Le mufti de la république Hamda Saied: «Le détenteur de l'autorité est fondé à restreindre le champ de ce qui est habituellement permis».
Le mufti répondait ainsi par écrit à une question posée par l'agence Tap sur l'interdiction du port du niqab pour des raisons sécuritaires. «Du point de vue charaique, le détenteur de l'autorité est fondé à restreindre le champ de ce qui est habituellement permis, s'il y va de l'intérêt patent de la oumma (nation islamique, NDLR), à commencer par la nécessaire préservation de la vie contre toutes éventuelles menaces», a-t-il expliqué.
Cheikh Hamda Saïed a cependant préconisé de modérer la restriction du niqab et d'éviter, à la fois, «l'excès et la négligence», le plus important étant, à ses yeux, de s'en tenir à l'objectif recherché, c'est-à-dire la protection du public d'éventuelles menaces.
Certains trouvent le niqab, ce voile noir couvrant le visage à l'exception des yeux, étranger à la société et à la culture tunisienne et estiment que les habits féminins traditionnels tunisiens comme le «sefsari» et le «hayek» sont plus proches du voile que portaient les épouses des compagnons du Prophète.

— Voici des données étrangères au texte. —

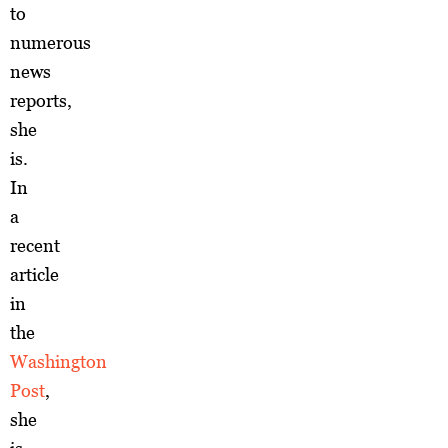
to
numerous
news
reports,
she
is.
In
a
recent
article
in
the
Washington
Post
,
she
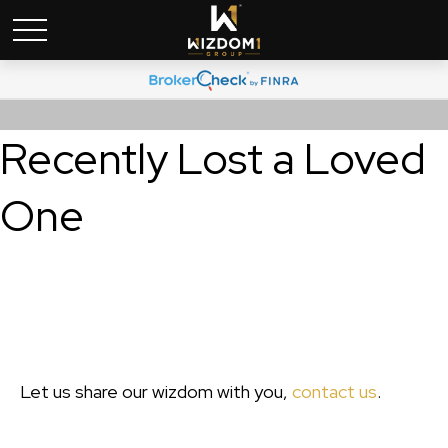
Recently Lost a Loved
One
Let us share our wizdom with you,
contact us
.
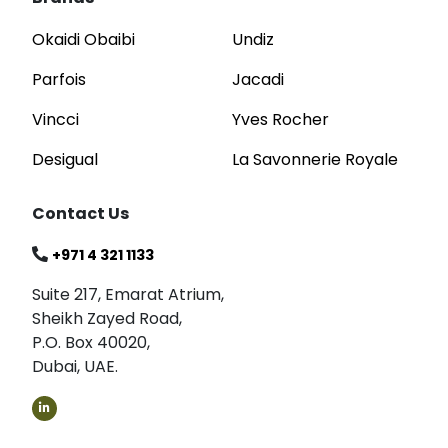
Okaidi Obaibi
Undiz
Parfois
Jacadi
Vincci
Yves Rocher
Desigual
La Savonnerie Royale
Contact Us
+971 4 321 1133
Suite 217, Emarat Atrium,
Sheikh Zayed Road,
P.O. Box 40020,
Dubai, UAE.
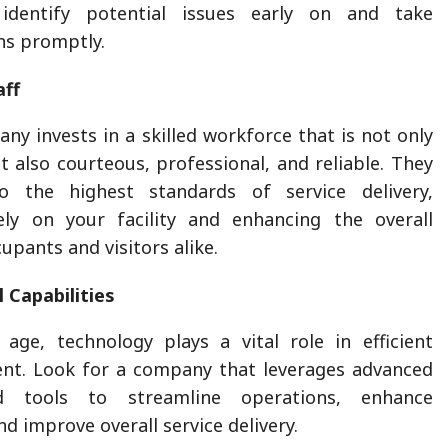
identify potential issues early on and take
ns promptly.
aff
ny invests in a skilled workforce that is not only
 also courteous, professional, and reliable. They
o the highest standards of service delivery,
vely on your facility and enhancing the overall
upants and visitors alike.
 Capabilities
l age, technology plays a vital role in efficient
ent. Look for a company that leverages advanced
d tools to streamline operations, enhance
 improve overall service delivery.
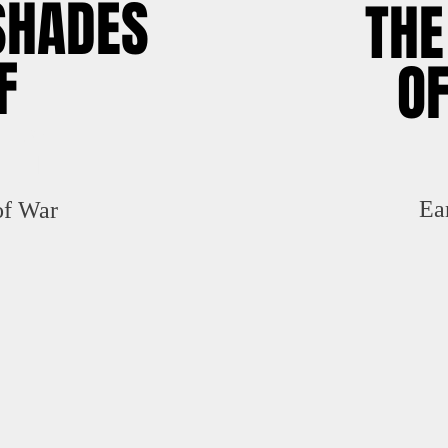
SHADES
TH
F
OF
EY
Ea
of War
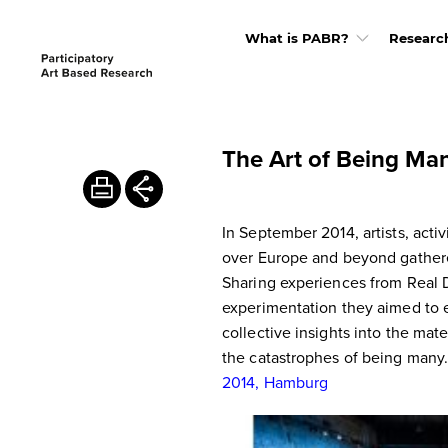
What is PABR?
Researc
The Art of Being Man
In September 2014, artists, activ
over Europe and beyond gathere
Sharing experiences from Real
experimentation they aimed to 
collective insights into the mate
the catastrophes of being many
2014, Hamburg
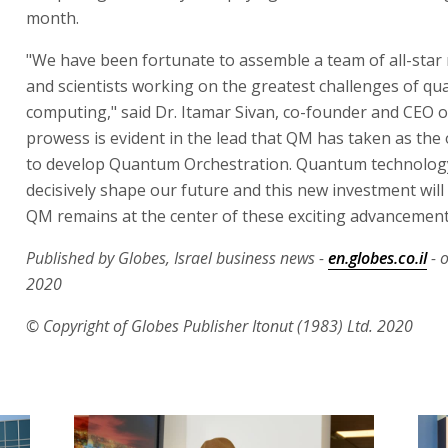
month.
"We have been fortunate to assemble a team of all-star
and scientists working on the greatest challenges of q
computing," said Dr. Itamar Sivan, co-founder and CEO o
prowess is evident in the lead that QM has taken as th
to develop Quantum Orchestration. Quantum technology
decisively shape our future and this new investment will
QM remains at the center of these exciting advancement
Published by Globes, Israel business news -
en.globes.co.il
- 
2020
© Copyright of Globes Publisher Itonut (1983) Ltd. 2020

Le port du niqab, qui a connu un essor après la révolution de janvier 2011, avec le retour en Tunisie de nombreux exilés «convertis» au salafisme wahhabite et les tournées de prédicateurs extrémistes, saoudiens ou autres, invités par des associations proches du parti islamiste Ennahdha, pose aujourd'hui un grand problème dans un pays en phase de construction démocratique, où les libertés doivent être défendues et, en même temps, des mesures de contrôle sécuritaire renforcé sont prises au risque de limiter certaines libertés, comme la liberté vestimentaire.